- Directed by: Jason Winer
- Screenplay by: Max Werner
- Produced by: Mike Falbo; Jason Winer; Michael Lasker; Jimmy Miller; Ira Glass; Alissa Shipp; Pamela Thur;
- Starring: Martin Freeman; Morena Baccarin; Jake Lacy; Melissa Rauch; Chris Distefano;
- Cinematography: David Robert Jones
- Edited by: Peter Teschner
- Music by: Jeremy Turner
- Production companies: Mosaic Media Small Dog Picture Company
- Distributed by: IFC Films
- Release dates: April 4, 2019 (RiverRun International Film Festival); August 9, 2019 (United States);
- Running time: 97 minutes
- Country: United States
- Language: English
- Box office: $17,303

= Ode to Joy (film) =

Ode to Joy is a 2019 American romantic comedy film starring Martin Freeman and Morena Baccarin. The film premiered at the 2019 RiverRun International Film Festival in Winston-Salem, North Carolina and was released theatrically on August 9, 2019.

==Summary==
Charlie (Martin Freeman) is a Brooklyn-based librarian in his forties suffering from cataplexy, causing him to faint whenever he experiences strong emotions, especially joy.
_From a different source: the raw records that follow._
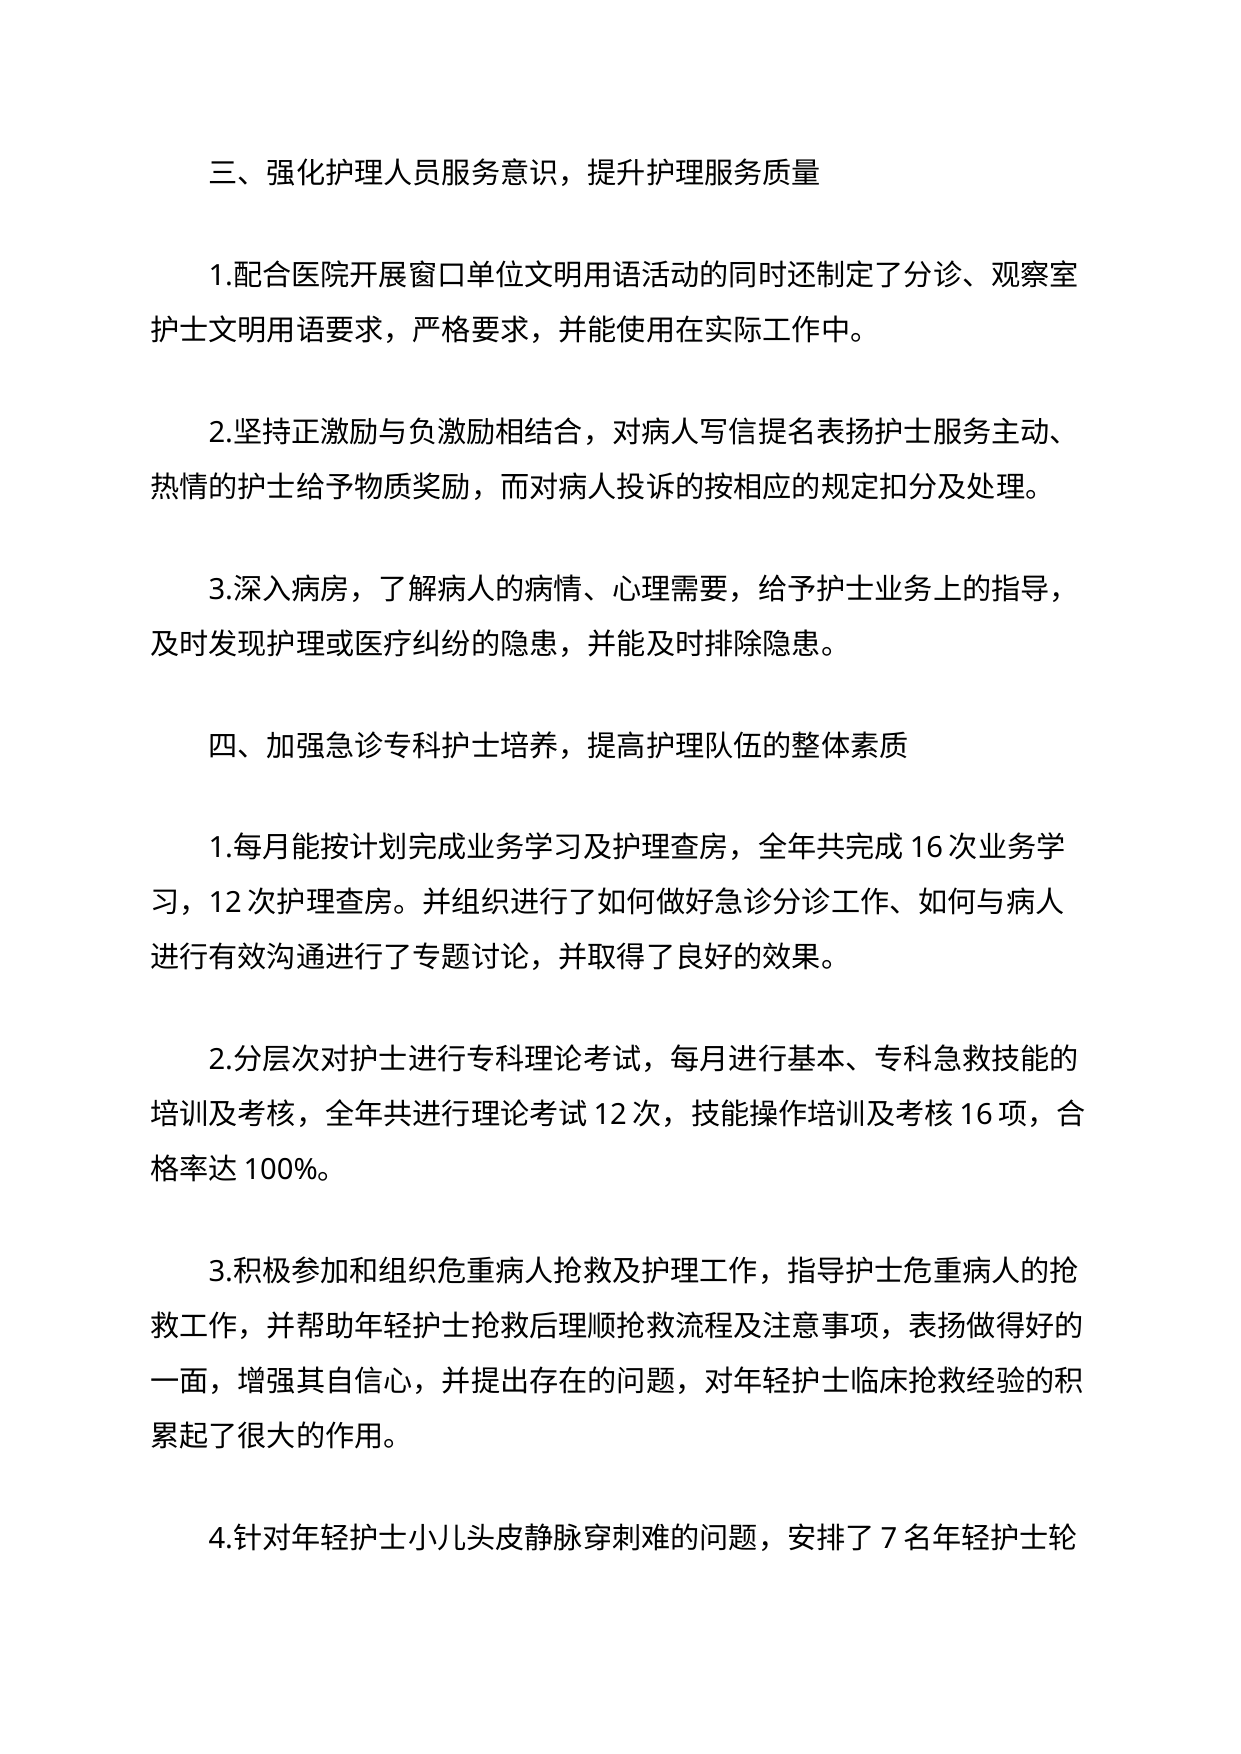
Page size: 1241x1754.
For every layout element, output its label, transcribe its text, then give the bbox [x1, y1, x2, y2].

text 2.坚持正激励与负激励相结合，对病人写信提名表扬护士服务主动、热情的护士给予物质奖励，而对病人投诉的按相应的规定扣分及处理。 [150, 408, 1090, 506]
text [150, 1514, 1090, 1557]
text 3.深入病房，了解病人的病情、心理需要，给予护士业务上的指导，及时发现护理或医疗纠纷的隐患，并能及时排除隐患。 [150, 565, 1090, 663]
text 1.每月能按计划完成业务学习及护理查房，全年共完成16次业务学习，12次护理查房。并组织进行了如何做好急诊分诊工作、如何与病人进行有效沟通进行了专题讨论，并取得了良好的效果。 [150, 824, 1090, 976]
text 四、加强急诊专科护士培养，提高护理队伍的整体素质 [150, 722, 1090, 764]
text 2.分层次对护士进行专科理论考试，每月进行基本、专科急救技能的培训及考核，全年共进行理论考试12次，技能操作培训及考核16项，合格率达100%。 [150, 1036, 1090, 1188]
text 三、强化护理人员服务意识，提升护理服务质量 [150, 150, 1090, 192]
text 1.配合医院开展窗口单位文明用语活动的同时还制定了分诊、观察室护士文明用语要求，严格要求，并能使用在实际工作中。 [150, 252, 1090, 349]
text 3.积极参加和组织危重病人抢救及护理工作，指导护士危重病人的抢救工作，并帮助年轻护士抢救后理顺抢救流程及注意事项，表扬做得好的一面，增强其自信心，并提出存在的问题，对年轻护士临床抢救经验的积累起了很大的作用。 [150, 1248, 1090, 1455]
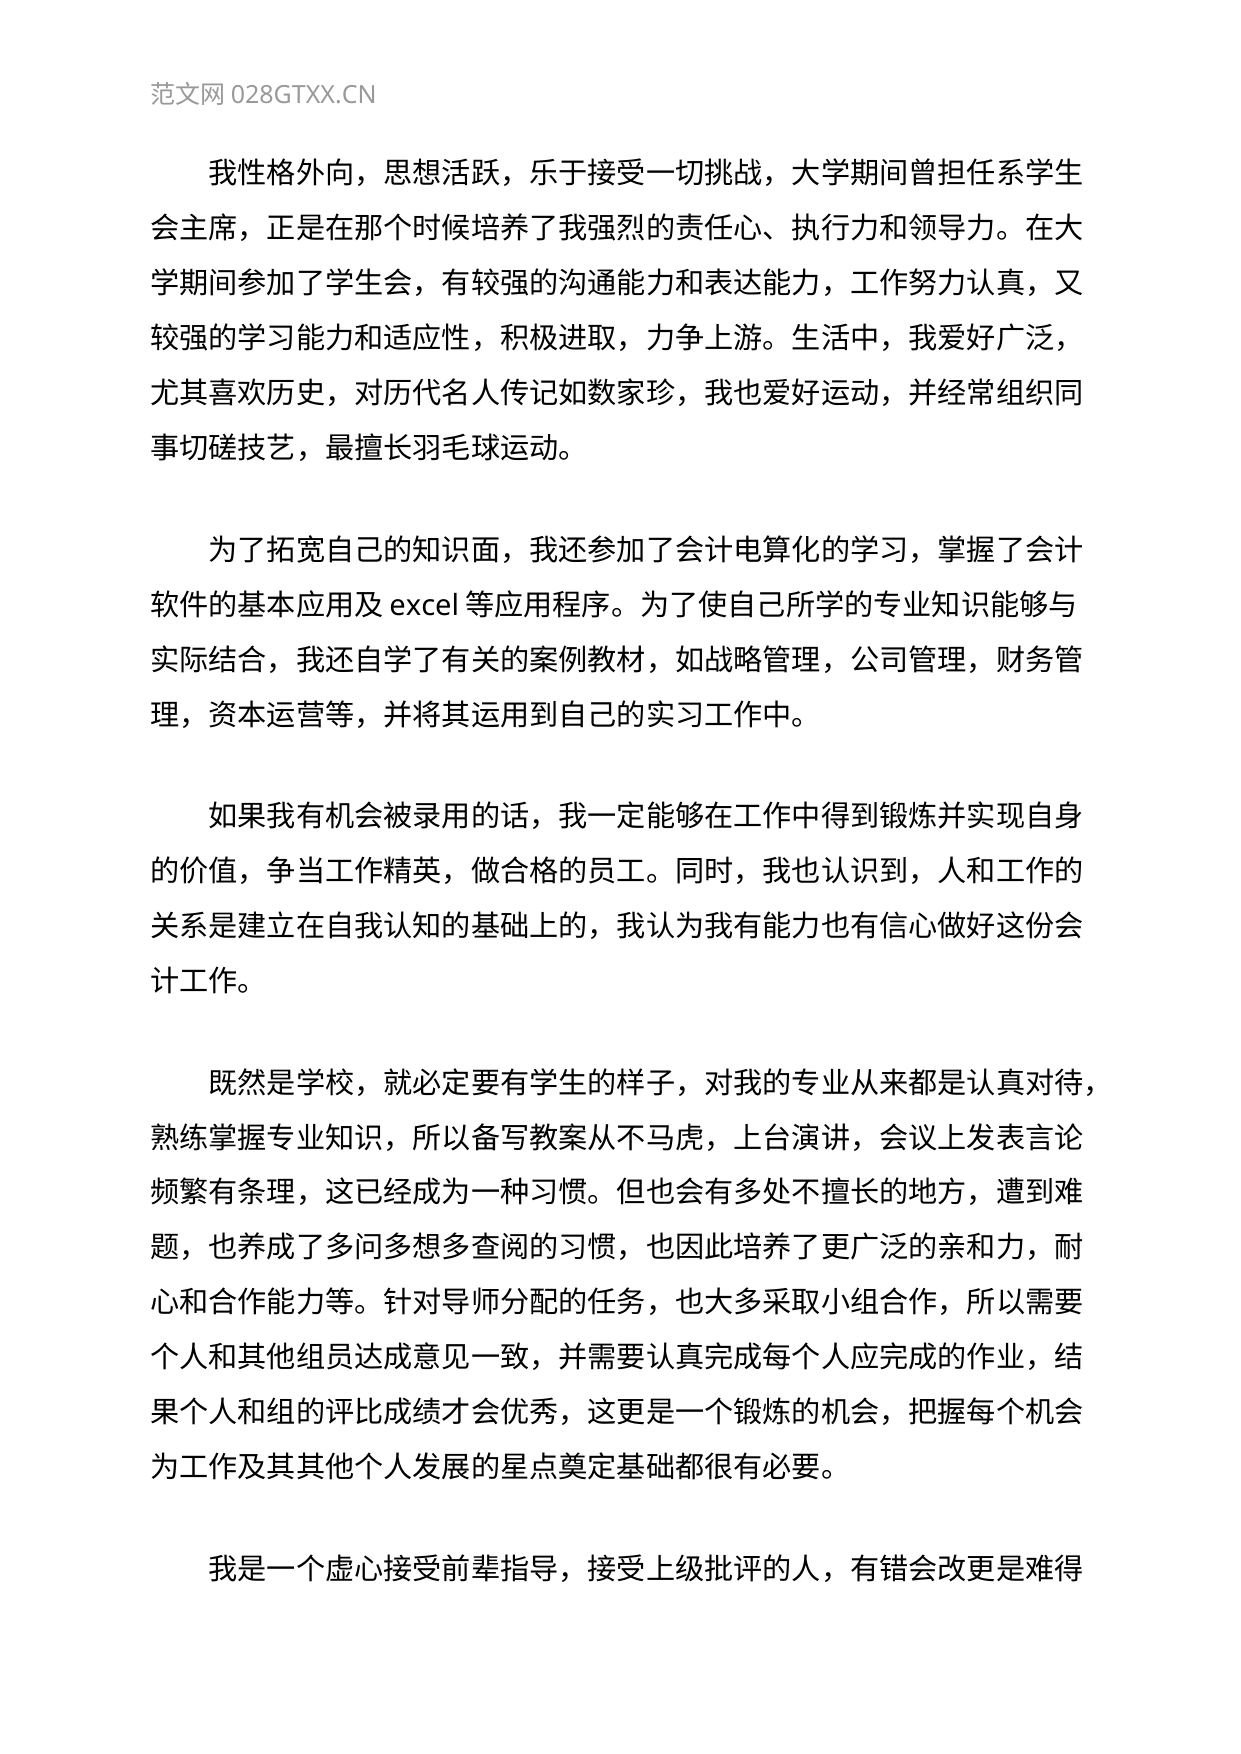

Upon meeting the charming and free-spirited Francesca (Morena Baccarin), Charlie falls in love but sets her up with his brother Cooper (Jake Lacy) instead because of his condition.

==Cast==
- Martin Freeman as Charlie, Cooper’s brother
- Morena Baccarin as Francesca, Sylvia’s niece
- Jake Lacy as Cooper, Charlie's brother
- Jane Curtin as Sylvia, Francesca’s aunt
- Melissa Rauch as Bethany
- Shannon Woodward as Liza
- Hayes MacArthur as Jordan
- Ellis Rubin as Victor
- Ravi Cabot-Conyers as Deangelo

==Production==
The film is based on a true story by Chris Higgins originally aired on This American Life.

==Reception==
 Metacritic, which uses a weighted average, assigned the film a score of 38 out of 100, based on 7 critics, indicating "generally unfavorable" reviews.